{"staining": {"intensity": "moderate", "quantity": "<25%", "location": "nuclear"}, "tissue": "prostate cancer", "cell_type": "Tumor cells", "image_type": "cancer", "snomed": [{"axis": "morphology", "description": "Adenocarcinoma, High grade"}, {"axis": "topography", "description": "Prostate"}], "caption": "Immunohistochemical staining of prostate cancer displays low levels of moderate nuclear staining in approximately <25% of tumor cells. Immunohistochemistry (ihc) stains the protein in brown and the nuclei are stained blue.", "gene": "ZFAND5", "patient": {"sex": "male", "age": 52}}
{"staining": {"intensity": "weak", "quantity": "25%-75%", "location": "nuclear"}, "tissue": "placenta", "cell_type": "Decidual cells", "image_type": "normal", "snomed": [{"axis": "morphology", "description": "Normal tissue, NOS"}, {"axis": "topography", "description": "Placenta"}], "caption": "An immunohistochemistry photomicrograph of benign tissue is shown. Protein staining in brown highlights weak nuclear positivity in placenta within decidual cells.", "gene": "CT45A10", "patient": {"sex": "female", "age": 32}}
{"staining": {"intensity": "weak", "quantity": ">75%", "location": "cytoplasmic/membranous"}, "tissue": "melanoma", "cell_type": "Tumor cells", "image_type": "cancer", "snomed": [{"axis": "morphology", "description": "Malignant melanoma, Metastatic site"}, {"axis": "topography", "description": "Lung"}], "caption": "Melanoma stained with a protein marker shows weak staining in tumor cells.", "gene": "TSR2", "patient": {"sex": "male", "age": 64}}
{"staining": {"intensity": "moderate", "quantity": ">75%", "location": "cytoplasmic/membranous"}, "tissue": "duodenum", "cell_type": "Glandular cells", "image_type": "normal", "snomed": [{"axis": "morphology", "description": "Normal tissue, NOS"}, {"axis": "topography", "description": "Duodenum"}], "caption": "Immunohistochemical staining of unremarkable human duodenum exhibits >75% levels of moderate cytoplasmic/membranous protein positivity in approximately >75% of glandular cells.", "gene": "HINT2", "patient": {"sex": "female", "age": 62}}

Problem statement ▸ Repeat the material above verbatim.

Task response ▸
{"staining": {"intensity": "moderate", "quantity": "<25%", "location": "nuclear"}, "tissue": "prostate cancer", "cell_type": "Tumor cells", "image_type": "cancer", "snomed": [{"axis": "morphology", "description": "Adenocarcinoma, High grade"}, {"axis": "topography", "description": "Prostate"}], "caption": "Immunohistochemical staining of prostate cancer displays low levels of moderate nuclear staining in approximately <25% of tumor cells. Immunohistochemistry (ihc) stains the protein in brown and the nuclei are stained blue.", "gene": "ZFAND5", "patient": {"sex": "male", "age": 52}}
{"staining": {"intensity": "weak", "quantity": "25%-75%", "location": "nuclear"}, "tissue": "placenta", "cell_type": "Decidual cells", "image_type": "normal", "snomed": [{"axis": "morphology", "description": "Normal tissue, NOS"}, {"axis": "topography", "description": "Placenta"}], "caption": "An immunohistochemistry photomicrograph of benign tissue is shown. Protein staining in brown highlights weak nuclear positivity in placenta within decidual cells.", "gene": "CT45A10", "patient": {"sex": "female", "age": 32}}
{"staining": {"intensity": "weak", "quantity": ">75%", "location": "cytoplasmic/membranous"}, "tissue": "melanoma", "cell_type": "Tumor cells", "image_type": "cancer", "snomed": [{"axis": "morphology", "description": "Malignant melanoma, Metastatic site"}, {"axis": "topography", "description": "Lung"}], "caption": "Melanoma stained with a protein marker shows weak staining in tumor cells.", "gene": "TSR2", "patient": {"sex": "male", "age": 64}}
{"staining": {"intensity": "moderate", "quantity": ">75%", "location": "cytoplasmic/membranous"}, "tissue": "duodenum", "cell_type": "Glandular cells", "image_type": "normal", "snomed": [{"axis": "morphology", "description": "Normal tissue, NOS"}, {"axis": "topography", "description": "Duodenum"}], "caption": "Immunohistochemical staining of unremarkable human duodenum exhibits >75% levels of moderate cytoplasmic/membranous protein positivity in approximately >75% of glandular cells.", "gene": "HINT2", "patient": {"sex": "female", "age": 62}}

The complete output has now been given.